Input |
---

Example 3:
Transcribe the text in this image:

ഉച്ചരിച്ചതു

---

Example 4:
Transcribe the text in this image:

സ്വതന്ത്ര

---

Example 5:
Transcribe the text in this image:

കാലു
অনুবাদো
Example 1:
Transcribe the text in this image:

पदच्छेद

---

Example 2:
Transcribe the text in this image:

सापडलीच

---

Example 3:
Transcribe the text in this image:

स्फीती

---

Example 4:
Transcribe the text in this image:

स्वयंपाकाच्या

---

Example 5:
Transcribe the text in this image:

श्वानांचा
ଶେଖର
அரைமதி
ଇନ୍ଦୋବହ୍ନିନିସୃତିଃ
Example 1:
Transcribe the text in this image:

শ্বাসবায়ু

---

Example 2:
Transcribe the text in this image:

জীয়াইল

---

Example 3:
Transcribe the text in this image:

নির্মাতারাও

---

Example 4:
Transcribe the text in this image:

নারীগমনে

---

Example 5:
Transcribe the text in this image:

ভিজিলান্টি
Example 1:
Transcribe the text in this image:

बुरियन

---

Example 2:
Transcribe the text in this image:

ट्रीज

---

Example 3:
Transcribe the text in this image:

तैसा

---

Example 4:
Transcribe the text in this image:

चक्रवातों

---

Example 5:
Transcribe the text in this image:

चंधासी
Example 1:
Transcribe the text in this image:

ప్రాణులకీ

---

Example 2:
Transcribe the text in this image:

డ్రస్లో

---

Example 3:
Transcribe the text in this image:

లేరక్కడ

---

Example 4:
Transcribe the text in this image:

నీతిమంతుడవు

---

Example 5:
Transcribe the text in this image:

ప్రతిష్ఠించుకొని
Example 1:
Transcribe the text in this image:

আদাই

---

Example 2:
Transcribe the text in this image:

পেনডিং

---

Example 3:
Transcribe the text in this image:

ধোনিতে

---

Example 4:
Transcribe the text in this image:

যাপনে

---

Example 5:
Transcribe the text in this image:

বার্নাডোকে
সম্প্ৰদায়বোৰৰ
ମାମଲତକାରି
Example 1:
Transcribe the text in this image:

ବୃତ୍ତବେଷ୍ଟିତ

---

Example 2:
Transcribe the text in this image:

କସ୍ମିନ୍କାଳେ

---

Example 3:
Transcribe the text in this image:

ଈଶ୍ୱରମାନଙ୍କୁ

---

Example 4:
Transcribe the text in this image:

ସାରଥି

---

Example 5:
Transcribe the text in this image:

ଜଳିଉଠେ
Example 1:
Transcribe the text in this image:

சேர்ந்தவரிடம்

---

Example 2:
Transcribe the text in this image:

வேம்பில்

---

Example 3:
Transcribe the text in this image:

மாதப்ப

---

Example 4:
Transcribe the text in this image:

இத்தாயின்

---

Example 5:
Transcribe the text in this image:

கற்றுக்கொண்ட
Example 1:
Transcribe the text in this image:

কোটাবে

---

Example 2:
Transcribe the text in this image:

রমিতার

Task objective | An exact reproduction of the material above is required.

Answer to the problem |
---

Example 3:
Transcribe the text in this image:

ഉച്ചരിച്ചതു

---

Example 4:
Transcribe the text in this image:

സ്വതന്ത്ര

---

Example 5:
Transcribe the text in this image:

കാലു
অনুবাদো
Example 1:
Transcribe the text in this image:

पदच्छेद

---

Example 2:
Transcribe the text in this image:

सापडलीच

---

Example 3:
Transcribe the text in this image:

स्फीती

---

Example 4:
Transcribe the text in this image:

स्वयंपाकाच्या

---

Example 5:
Transcribe the text in this image:

श्वानांचा
ଶେଖର
அரைமதி
ଇନ୍ଦୋବହ୍ନିନିସୃତିଃ
Example 1:
Transcribe the text in this image:

শ্বাসবায়ু

---

Example 2:
Transcribe the text in this image:

জীয়াইল

---

Example 3:
Transcribe the text in this image:

নির্মাতারাও

---

Example 4:
Transcribe the text in this image:

নারীগমনে

---

Example 5:
Transcribe the text in this image:

ভিজিলান্টি
Example 1:
Transcribe the text in this image:

बुरियन

---

Example 2:
Transcribe the text in this image:

ट्रीज

---

Example 3:
Transcribe the text in this image:

तैसा

---

Example 4:
Transcribe the text in this image:

चक्रवातों

---

Example 5:
Transcribe the text in this image:

चंधासी
Example 1:
Transcribe the text in this image:

ప్రాణులకీ

---

Example 2:
Transcribe the text in this image:

డ్రస్లో

---

Example 3:
Transcribe the text in this image:

లేరక్కడ

---

Example 4:
Transcribe the text in this image:

నీతిమంతుడవు

---

Example 5:
Transcribe the text in this image:

ప్రతిష్ఠించుకొని
Example 1:
Transcribe the text in this image:

আদাই

---

Example 2:
Transcribe the text in this image:

পেনডিং

---

Example 3:
Transcribe the text in this image:

ধোনিতে

---

Example 4:
Transcribe the text in this image:

যাপনে

---

Example 5:
Transcribe the text in this image:

বার্নাডোকে
সম্প্ৰদায়বোৰৰ
ମାମଲତକାରି
Example 1:
Transcribe the text in this image:

ବୃତ୍ତବେଷ୍ଟିତ

---

Example 2:
Transcribe the text in this image:

କସ୍ମିନ୍କାଳେ

---

Example 3:
Transcribe the text in this image:

ଈଶ୍ୱରମାନଙ୍କୁ

---

Example 4:
Transcribe the text in this image:

ସାରଥି

---

Example 5:
Transcribe the text in this image:

ଜଳିଉଠେ
Example 1:
Transcribe the text in this image:

சேர்ந்தவரிடம்

---

Example 2:
Transcribe the text in this image:

வேம்பில்

---

Example 3:
Transcribe the text in this image:

மாதப்ப

---

Example 4:
Transcribe the text in this image:

இத்தாயின்

---

Example 5:
Transcribe the text in this image:

கற்றுக்கொண்ட
Example 1:
Transcribe the text in this image:

কোটাবে

---

Example 2:
Transcribe the text in this image:

রমিতার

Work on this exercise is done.